Cellular processes regulated by NRF2 with implications for epithelial repair.
Perspectives
Defective epithelial repair can lead to long-term tissue damage, which represents a substantial clinical challenge.
The NRF2 transcription factor is a key regulator of tissue repair, and its pharmacological activation is a promising therapeutic strategy for impaired healing. A beneficial effect of NRF2 activation on epithelial repair was confirmed in multiple studies; however, prolonged activation negatively impacted repair of the lung, liver and kidney under certain conditions.
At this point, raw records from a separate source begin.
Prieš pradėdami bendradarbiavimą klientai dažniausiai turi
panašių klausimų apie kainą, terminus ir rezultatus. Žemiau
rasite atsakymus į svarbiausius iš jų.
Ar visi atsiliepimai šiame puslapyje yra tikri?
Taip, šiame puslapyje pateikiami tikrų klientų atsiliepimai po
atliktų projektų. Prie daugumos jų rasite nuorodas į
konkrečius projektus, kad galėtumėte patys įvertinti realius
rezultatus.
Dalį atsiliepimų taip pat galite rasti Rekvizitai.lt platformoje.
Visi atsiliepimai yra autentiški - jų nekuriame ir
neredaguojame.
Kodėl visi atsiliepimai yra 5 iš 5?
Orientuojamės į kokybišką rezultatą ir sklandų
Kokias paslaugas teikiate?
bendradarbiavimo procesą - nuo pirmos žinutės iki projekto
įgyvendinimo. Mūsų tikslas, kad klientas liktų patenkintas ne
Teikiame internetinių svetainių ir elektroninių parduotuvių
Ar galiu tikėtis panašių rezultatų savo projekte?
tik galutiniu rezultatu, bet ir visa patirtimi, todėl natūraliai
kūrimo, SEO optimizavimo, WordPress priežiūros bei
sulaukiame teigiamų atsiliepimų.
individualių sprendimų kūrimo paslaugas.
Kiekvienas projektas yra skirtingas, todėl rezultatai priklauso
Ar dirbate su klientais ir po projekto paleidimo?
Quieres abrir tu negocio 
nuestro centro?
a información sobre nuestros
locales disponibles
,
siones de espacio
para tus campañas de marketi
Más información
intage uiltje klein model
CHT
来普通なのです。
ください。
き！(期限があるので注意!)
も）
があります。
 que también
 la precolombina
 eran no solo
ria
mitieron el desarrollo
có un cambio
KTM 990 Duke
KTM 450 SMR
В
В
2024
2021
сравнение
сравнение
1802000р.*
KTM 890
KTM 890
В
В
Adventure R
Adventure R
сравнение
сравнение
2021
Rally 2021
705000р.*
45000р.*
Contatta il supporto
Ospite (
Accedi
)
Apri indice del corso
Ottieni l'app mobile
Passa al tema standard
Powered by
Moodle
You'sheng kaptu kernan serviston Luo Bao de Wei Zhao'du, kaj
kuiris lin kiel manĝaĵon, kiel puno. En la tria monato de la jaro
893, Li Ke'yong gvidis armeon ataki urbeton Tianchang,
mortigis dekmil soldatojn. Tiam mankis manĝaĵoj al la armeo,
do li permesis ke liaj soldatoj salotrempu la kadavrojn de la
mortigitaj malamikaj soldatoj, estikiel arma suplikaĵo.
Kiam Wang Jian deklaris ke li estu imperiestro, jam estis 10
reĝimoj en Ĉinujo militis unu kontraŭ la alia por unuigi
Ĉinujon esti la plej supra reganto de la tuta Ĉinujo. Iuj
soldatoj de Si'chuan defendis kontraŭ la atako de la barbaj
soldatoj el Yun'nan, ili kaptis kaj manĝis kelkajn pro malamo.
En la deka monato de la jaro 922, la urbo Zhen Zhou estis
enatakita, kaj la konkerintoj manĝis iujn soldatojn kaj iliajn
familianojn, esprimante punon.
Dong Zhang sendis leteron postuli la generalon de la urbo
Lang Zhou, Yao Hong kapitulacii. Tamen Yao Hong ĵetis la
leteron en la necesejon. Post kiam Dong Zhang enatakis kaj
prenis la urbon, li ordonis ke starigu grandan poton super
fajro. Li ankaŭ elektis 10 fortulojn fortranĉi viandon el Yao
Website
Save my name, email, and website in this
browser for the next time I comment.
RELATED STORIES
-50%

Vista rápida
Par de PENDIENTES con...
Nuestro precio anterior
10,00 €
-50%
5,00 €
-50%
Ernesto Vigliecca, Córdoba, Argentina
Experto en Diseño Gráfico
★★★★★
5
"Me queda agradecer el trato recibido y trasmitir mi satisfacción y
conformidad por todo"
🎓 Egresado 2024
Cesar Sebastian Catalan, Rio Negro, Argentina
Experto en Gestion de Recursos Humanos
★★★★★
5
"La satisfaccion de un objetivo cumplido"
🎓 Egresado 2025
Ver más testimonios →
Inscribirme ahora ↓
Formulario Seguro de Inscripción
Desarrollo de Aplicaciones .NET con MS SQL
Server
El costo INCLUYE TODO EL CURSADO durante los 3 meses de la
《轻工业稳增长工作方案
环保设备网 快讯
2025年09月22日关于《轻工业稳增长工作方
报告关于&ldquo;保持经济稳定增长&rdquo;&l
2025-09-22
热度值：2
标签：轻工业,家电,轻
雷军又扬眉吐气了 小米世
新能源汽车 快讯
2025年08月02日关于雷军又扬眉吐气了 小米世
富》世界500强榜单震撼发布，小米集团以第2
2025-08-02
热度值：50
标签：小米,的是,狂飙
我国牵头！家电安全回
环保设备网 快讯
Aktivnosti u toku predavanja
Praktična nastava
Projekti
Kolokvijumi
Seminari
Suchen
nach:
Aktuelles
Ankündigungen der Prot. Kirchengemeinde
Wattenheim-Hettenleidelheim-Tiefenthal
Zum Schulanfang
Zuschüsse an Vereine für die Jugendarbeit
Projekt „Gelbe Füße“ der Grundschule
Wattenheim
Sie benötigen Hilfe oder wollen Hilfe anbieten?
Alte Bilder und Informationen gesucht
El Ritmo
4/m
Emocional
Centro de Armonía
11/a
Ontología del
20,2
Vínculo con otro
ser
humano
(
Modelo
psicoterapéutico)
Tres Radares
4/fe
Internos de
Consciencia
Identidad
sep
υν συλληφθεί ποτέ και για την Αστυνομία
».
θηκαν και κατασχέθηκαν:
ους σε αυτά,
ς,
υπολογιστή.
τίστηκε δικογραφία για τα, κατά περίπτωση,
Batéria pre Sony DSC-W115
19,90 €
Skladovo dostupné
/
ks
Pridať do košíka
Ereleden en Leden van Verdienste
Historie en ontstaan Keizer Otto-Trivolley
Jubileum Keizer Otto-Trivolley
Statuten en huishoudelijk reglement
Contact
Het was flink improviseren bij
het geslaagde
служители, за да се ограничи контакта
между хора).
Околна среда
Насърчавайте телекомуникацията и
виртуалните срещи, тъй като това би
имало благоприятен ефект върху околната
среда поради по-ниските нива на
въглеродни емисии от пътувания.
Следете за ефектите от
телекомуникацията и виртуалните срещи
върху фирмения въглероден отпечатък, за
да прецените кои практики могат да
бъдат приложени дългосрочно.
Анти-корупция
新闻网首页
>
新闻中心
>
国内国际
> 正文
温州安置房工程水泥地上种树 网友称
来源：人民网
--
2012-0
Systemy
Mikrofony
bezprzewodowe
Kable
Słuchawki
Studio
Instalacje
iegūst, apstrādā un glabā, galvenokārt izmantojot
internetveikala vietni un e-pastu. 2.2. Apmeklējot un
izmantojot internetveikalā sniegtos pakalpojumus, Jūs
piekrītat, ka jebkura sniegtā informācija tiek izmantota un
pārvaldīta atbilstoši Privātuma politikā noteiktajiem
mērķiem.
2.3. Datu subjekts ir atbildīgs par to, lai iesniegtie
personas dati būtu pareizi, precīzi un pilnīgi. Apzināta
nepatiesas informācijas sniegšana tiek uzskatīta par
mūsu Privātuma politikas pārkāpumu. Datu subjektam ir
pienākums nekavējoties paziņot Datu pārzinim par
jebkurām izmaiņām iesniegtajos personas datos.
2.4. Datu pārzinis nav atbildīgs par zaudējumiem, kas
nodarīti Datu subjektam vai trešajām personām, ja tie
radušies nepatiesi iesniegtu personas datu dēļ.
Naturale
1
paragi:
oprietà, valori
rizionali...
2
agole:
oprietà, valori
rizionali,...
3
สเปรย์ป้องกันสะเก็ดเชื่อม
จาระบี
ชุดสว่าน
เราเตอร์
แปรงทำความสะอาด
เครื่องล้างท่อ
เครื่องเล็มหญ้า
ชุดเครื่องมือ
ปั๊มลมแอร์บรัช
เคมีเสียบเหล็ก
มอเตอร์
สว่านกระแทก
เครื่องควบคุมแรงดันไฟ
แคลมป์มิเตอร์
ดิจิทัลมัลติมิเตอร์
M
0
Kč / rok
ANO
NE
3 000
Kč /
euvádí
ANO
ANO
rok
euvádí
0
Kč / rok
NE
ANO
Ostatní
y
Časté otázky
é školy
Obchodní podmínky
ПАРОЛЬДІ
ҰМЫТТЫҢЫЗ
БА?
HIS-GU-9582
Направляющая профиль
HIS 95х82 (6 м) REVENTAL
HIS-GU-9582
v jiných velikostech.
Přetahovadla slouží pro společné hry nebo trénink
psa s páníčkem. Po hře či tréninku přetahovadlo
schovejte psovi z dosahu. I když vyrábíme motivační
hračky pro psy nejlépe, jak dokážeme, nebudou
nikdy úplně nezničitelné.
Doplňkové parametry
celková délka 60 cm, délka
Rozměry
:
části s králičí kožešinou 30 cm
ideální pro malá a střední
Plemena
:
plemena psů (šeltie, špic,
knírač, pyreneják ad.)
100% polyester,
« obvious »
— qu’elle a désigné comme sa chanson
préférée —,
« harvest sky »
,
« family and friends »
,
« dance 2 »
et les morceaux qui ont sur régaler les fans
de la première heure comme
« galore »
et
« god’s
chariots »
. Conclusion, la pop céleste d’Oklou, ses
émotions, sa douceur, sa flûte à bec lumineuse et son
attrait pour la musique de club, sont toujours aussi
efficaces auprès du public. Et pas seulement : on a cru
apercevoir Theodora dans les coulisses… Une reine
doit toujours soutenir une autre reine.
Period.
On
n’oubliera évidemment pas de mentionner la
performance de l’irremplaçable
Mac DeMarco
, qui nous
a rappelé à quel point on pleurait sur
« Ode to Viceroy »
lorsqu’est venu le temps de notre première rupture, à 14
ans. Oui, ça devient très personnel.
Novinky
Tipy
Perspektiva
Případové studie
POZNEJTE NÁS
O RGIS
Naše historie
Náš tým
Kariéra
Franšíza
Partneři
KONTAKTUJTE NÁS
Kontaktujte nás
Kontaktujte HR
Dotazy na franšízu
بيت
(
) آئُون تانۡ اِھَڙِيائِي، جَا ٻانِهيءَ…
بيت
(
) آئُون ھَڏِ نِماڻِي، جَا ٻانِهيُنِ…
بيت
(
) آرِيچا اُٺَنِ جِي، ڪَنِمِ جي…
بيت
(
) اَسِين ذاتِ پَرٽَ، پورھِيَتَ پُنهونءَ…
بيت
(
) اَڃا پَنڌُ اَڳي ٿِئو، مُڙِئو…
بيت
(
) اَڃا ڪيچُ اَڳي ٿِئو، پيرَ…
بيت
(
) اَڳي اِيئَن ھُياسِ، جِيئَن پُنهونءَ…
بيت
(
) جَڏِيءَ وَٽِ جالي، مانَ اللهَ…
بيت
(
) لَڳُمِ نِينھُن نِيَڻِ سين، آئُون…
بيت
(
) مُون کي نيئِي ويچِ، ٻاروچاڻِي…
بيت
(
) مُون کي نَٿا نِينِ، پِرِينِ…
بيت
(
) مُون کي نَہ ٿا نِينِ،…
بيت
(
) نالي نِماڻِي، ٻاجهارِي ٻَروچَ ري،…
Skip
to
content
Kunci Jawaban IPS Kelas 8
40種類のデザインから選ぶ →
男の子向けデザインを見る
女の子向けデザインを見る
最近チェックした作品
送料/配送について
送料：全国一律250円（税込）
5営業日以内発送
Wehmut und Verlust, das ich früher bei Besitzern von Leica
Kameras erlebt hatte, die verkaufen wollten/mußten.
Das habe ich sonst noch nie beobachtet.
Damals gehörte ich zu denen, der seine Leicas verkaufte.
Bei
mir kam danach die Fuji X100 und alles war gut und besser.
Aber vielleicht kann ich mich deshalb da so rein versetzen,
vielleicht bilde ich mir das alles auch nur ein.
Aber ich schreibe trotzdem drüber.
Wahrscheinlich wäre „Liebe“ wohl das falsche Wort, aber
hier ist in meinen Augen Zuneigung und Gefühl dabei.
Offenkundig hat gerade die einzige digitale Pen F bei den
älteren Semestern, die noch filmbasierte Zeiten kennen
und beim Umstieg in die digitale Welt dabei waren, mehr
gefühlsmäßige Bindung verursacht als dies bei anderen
Compounds or treatment regimens that allow a precise timing of the extent and duration of NRF2 activation are required for the promotion of tissue repair. In addition, identification of further NRF2 target genes and their function could help to predict for what tissues or injury situations NRF2 activation may offer the greatest benefit.
Competing Interests
The authors declare that there are no competing interests associated with the manuscript.
Open Access
Open access for this article was enabled by the participation of ETH Zurich in an all-inclusive Read & Publish agreement with Portland Press and the Biochemical Society.